_Task to carry out_
The entries below must be retyped exactly. Pictures are to be omitted.

Data excerpts: Begin

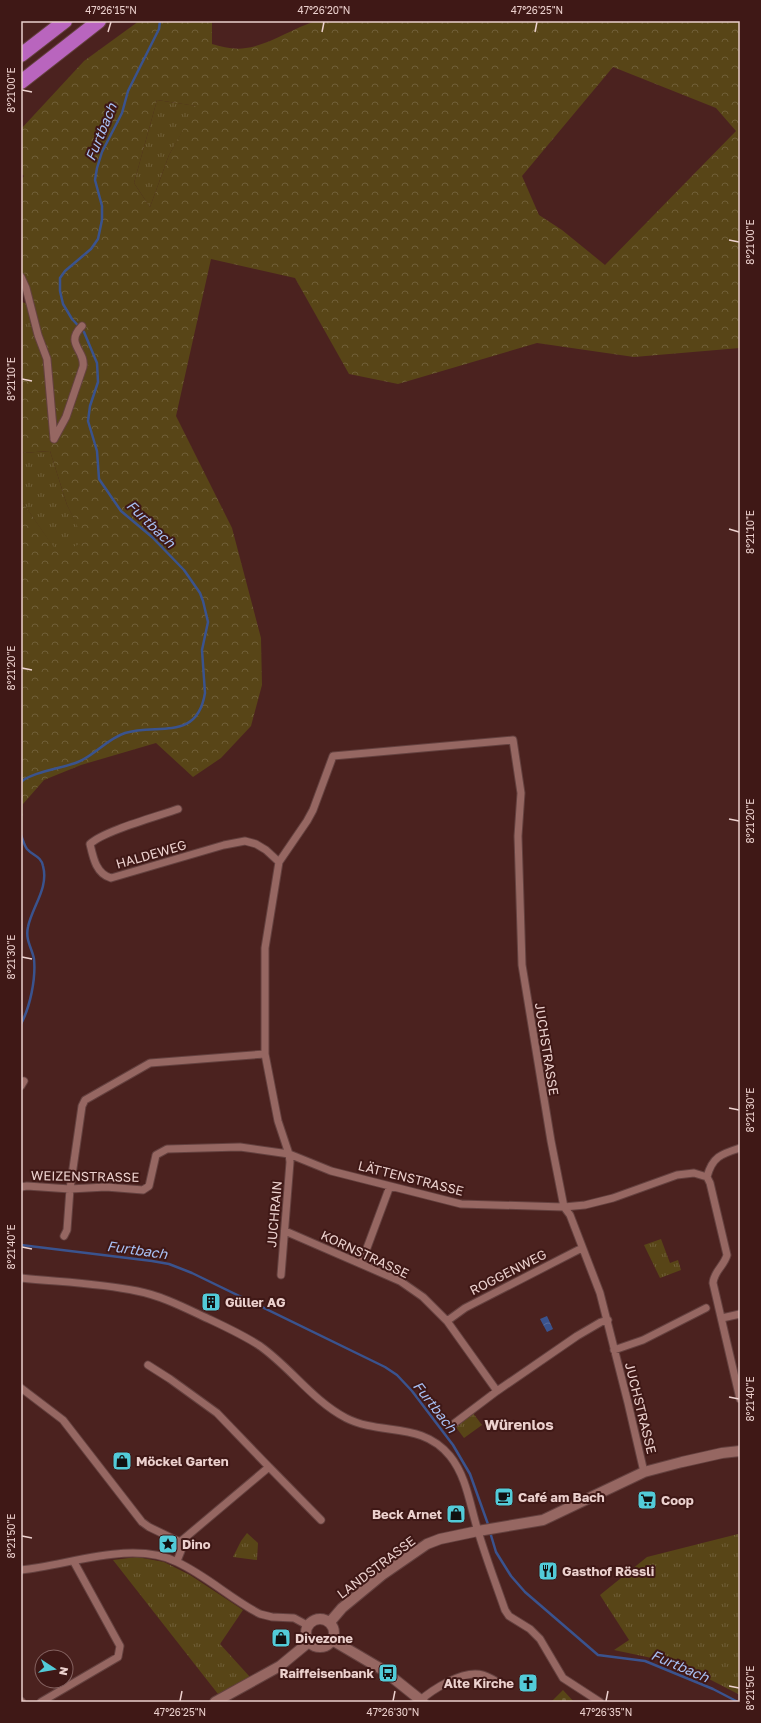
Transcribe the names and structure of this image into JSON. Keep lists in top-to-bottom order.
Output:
{
  "streets": {
    "main road": ["LANDSTRASSE"],
    "street": [
      "HALDEWEG",
      "JUCHSTRASSE",
      "WEIZENSTRASSE",
      "LÄTTENSTRASSE",
      "JUCHRAIN",
      "KORNSTRASSE",
      "ROGGENWEG"
    ]
  },
  "crossings": [
    ["HALDEWEG", "JUCHSTRASSE"],
    ["JUCHSTRASSE", "LÄTTENSTRASSE"],
    ["JUCHSTRASSE", "ROGGENWEG"],
    ["JUCHSTRASSE", "LANDSTRASSE"],
    ["WEIZENSTRASSE", "LÄTTENSTRASSE"],
    ["WEIZENSTRASSE", "JUCHRAIN"],
    ["LÄTTENSTRASSE", "JUCHRAIN"],
    ["JUCHRAIN", "KORNSTRASSE"],
    ["KORNSTRASSE", "ROGGENWEG"]
  ],
  "districts": ["Würenlos"],
  "water": ["Furtbach"],
  "places": {
    "building": ["Güller AG"],
    "shop": ["Möckel Garten", "Beck Arnet", "Divezone"],
    "cafe": ["Café am Bach"],
    "supermarket": ["Coop"],
    "place": ["Dino"],
    "restaurant": ["Gasthof Rössli"],
    "bus stop": ["Raiffeisenbank"],
    "church": ["Alte Kirche"]
  },
  "north": "right",
  "coordinates": [
    "47°26'15\"N",
    "47°26'20\"N",
    "47°26'25\"N",
    "8°21'00\"E",
    "8°21'10\"E",
    "8°21'20\"E",
    "8°21'30\"E",
    "8°21'40\"E",
    "8°21'50\"E",
    "47°26'30\"N",
    "47°26'35\"N"
  ]
}
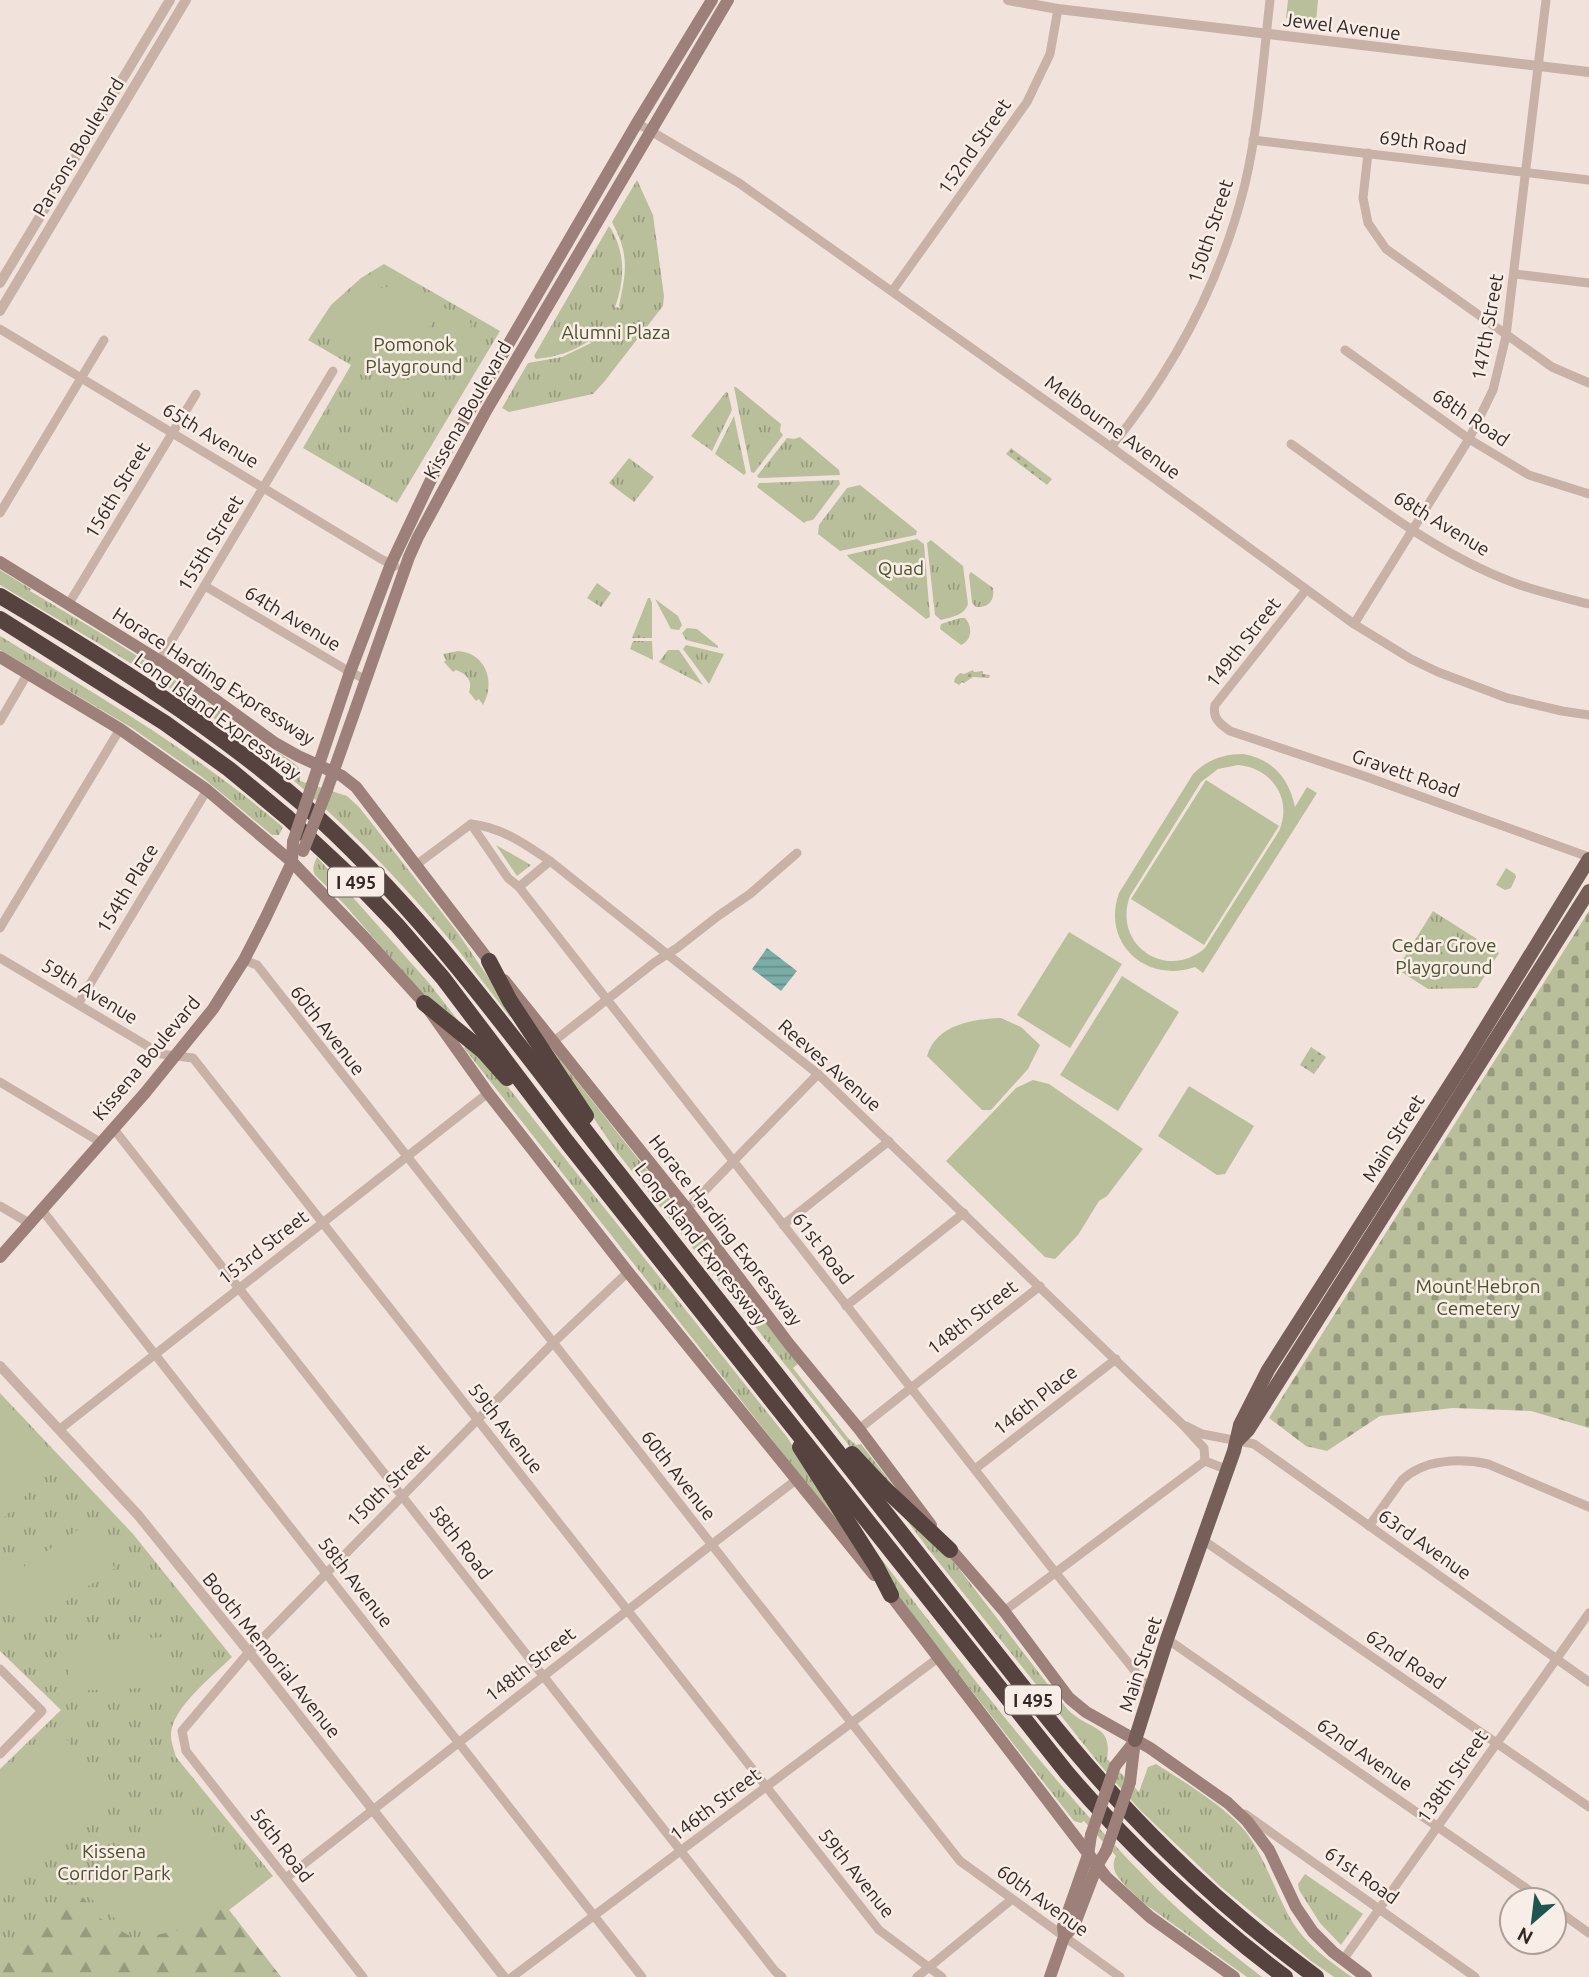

Data excerpts: End

_Task result_
Transcribe the names and structure of this image into JSON. Keep lists in top-to-bottom order.
Output:
{
  "streets": {
    "main road": ["LANDSTRASSE"],
    "street": [
      "HALDEWEG",
      "JUCHSTRASSE",
      "WEIZENSTRASSE",
      "LÄTTENSTRASSE",
      "JUCHRAIN",
      "KORNSTRASSE",
      "ROGGENWEG"
    ]
  },
  "crossings": [
    ["HALDEWEG", "JUCHSTRASSE"],
    ["JUCHSTRASSE", "LÄTTENSTRASSE"],
    ["JUCHSTRASSE", "ROGGENWEG"],
    ["JUCHSTRASSE", "LANDSTRASSE"],
    ["WEIZENSTRASSE", "LÄTTENSTRASSE"],
    ["WEIZENSTRASSE", "JUCHRAIN"],
    ["LÄTTENSTRASSE", "JUCHRAIN"],
    ["JUCHRAIN", "KORNSTRASSE"],
    ["KORNSTRASSE", "ROGGENWEG"]
  ],
  "districts": ["Würenlos"],
  "water": ["Furtbach"],
  "places": {
    "building": ["Güller AG"],
    "shop": ["Möckel Garten", "Beck Arnet", "Divezone"],
    "cafe": ["Café am Bach"],
    "supermarket": ["Coop"],
    "place": ["Dino"],
    "restaurant": ["Gasthof Rössli"],
    "bus stop": ["Raiffeisenbank"],
    "church": ["Alte Kirche"]
  },
  "north": "right",
  "coordinates": [
    "47°26'15\"N",
    "47°26'20\"N",
    "47°26'25\"N",
    "8°21'00\"E",
    "8°21'10\"E",
    "8°21'20\"E",
    "8°21'30\"E",
    "8°21'40\"E",
    "8°21'50\"E",
    "47°26'30\"N",
    "47°26'35\"N"
  ]
}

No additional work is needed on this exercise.